Introduced February 5, 2025 by Burgess Owens · Last progress February 5, 2025
The bill increases public transparency and enforcement of private college endowment foreign-exposure and aligns reporting rules with tax law, but does so at the cost of potential proprietary data exposure, heightened financial penalties and compliance burdens that could strain institutional finances and international engagement.
Students, donors, taxpayers, and the public gain routine, public access to private colleges' institutional investment data — including holdings tied to defined 'countries/entities of concern' — improving transparency and enabling comparisons across schools.

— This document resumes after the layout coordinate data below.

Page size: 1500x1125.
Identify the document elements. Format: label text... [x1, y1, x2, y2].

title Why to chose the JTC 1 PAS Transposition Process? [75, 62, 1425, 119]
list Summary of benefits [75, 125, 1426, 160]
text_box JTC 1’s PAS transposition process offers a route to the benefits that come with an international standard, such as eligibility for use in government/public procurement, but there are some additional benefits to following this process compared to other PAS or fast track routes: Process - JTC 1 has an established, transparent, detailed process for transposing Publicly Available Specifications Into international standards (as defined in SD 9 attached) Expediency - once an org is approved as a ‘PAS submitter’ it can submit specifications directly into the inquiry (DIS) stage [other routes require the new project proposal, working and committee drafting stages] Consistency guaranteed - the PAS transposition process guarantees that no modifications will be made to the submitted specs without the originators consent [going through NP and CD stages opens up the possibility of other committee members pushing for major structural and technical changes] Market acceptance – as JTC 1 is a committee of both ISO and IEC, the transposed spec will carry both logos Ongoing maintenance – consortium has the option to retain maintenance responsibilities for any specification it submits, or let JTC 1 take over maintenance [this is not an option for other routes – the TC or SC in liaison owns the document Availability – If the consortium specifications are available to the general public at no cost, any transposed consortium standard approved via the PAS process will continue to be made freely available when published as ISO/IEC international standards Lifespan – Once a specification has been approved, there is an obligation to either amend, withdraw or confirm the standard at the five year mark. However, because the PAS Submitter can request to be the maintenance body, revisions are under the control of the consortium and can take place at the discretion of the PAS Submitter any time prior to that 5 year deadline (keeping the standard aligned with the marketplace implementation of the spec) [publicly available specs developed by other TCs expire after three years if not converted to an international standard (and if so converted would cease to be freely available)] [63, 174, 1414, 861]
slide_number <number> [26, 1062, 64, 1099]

Private colleges and related organizations get clearer reporting rules because HEA reporting is aligned with IRS endowment tax rules and clarifies related-organization treatment, reducing administrative ambiguity for institutional compliance.
Designating compliance officers and creating civil penalties strengthens enforcement incentives, which should improve the accuracy and completeness of institutional reporting.
Private colleges and their investment managers must disclose detailed investment holdings annually, risking exposure of proprietary investment strategies and investor privacy.
Large civil penalties (including fines tied to asset values) and the threat of program ineligibility could cause significant financial harm to affected institutions, potentially reducing funds available for students and institutional operations.
Treating pooled fund interests as investments of concern by default could force institutions to divest or impose burdensome scrutiny on widely held mutual funds/ETFs, complicating asset management and increasing costs.
Based on analysis of 2 sections of legislative text.
Requires annual public reporting of higher-education investments in specified foreign adversaries, tightens endowment excise-tax attribution rules, and creates a searchable federal database of reports.
Requires many colleges and universities to file annual public reports disclosing investments in designated foreign adversaries and clarifies how private-college endowment assets are counted for the federal excise tax. It treats interests in pooled funds that hold flagged assets as reportable unless the pooled vehicle is certified otherwise, requires designated compliance officers to certify reports, and directs the Department of Education to create a searchable public database for these reports.